_Work required_
Rewrite the data below with every "percentage" changed to "share" and all other text unchanged. Leave the pictures out of your answer.

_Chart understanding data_

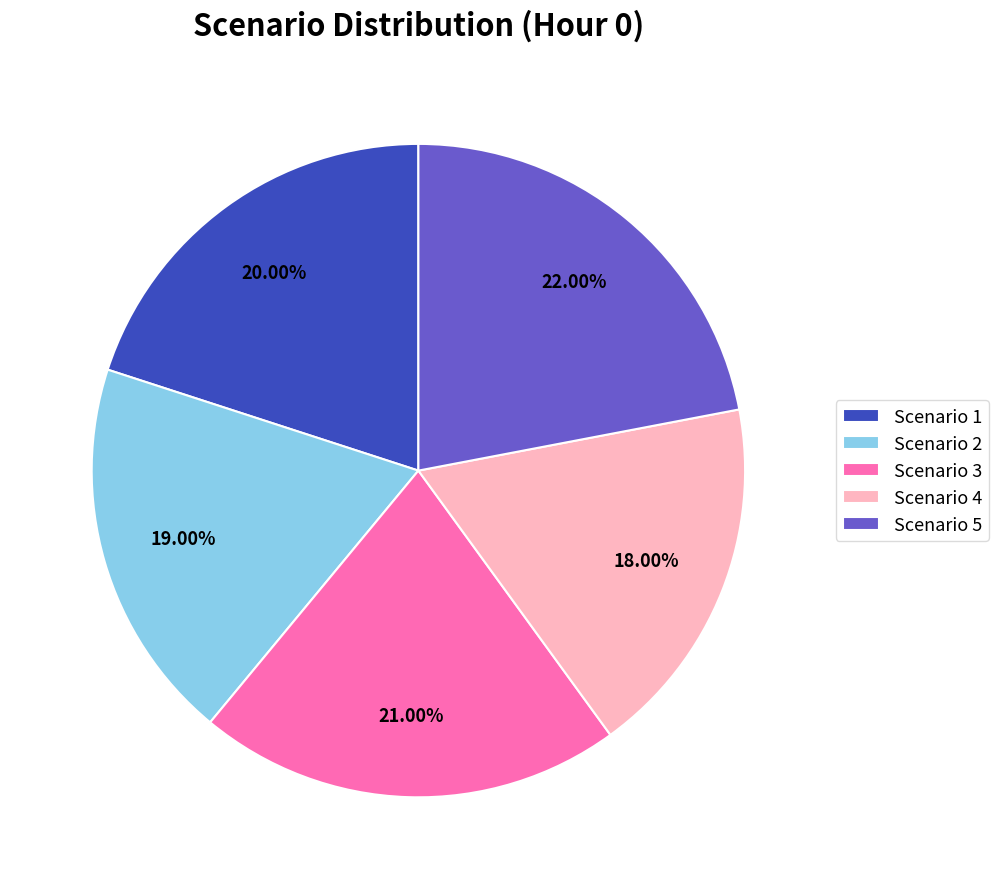

What percentage is the Scenario 2 slice, to the nearest percent?

19%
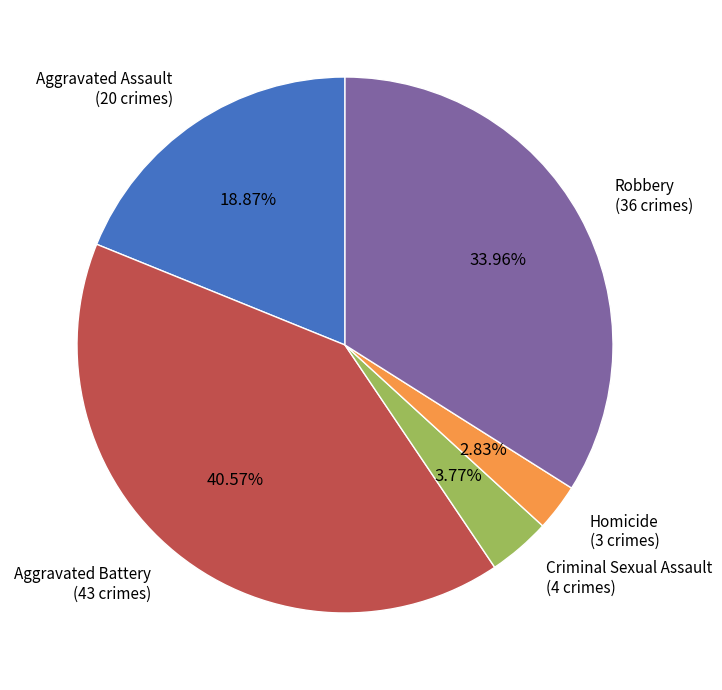

What is the total percentage of Criminal Sexual Assault and Aggravated Battery?

44.3%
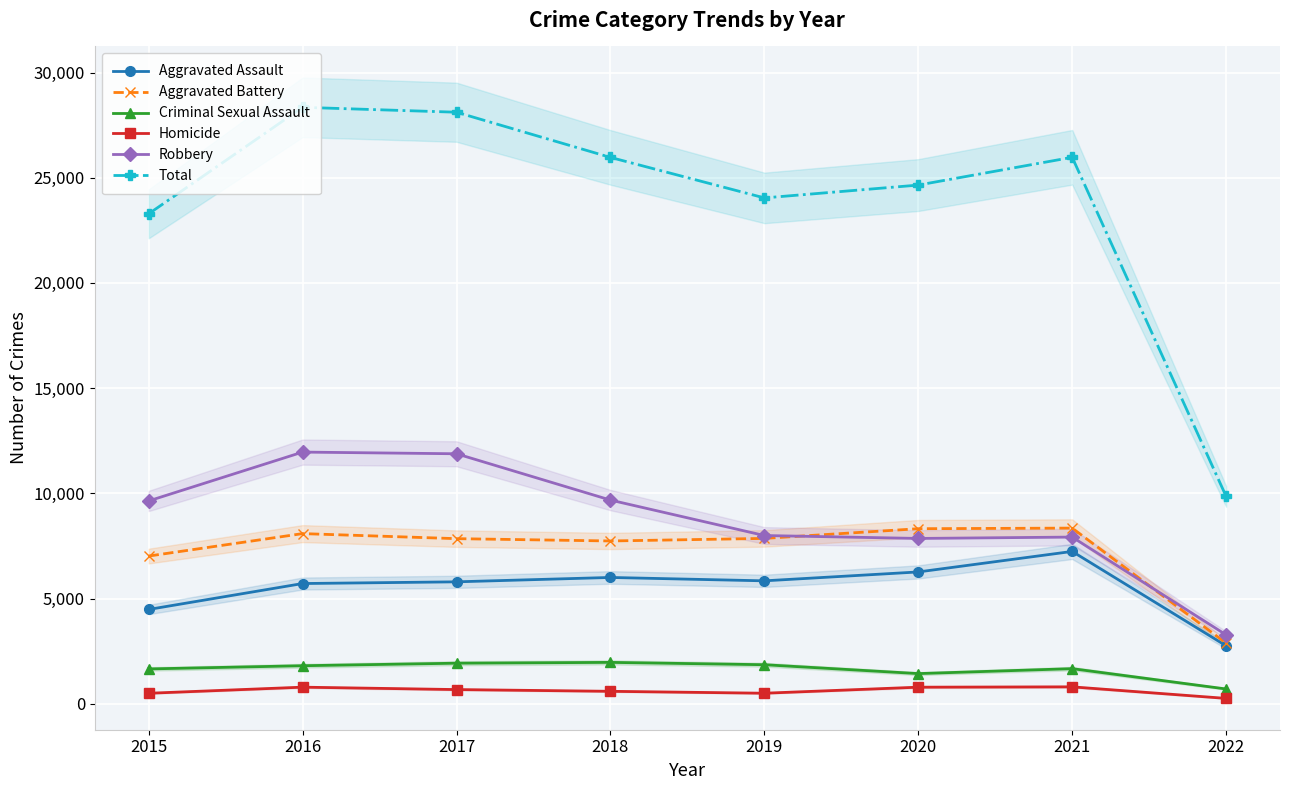

At which label is Total closest to 19101?

2015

_Task answer_
What share is the Scenario 2 slice, to the nearest percent?

19%

What is the total share of Criminal Sexual Assault and Aggravated Battery?

44.3%

At which label is Total closest to 19101?

2015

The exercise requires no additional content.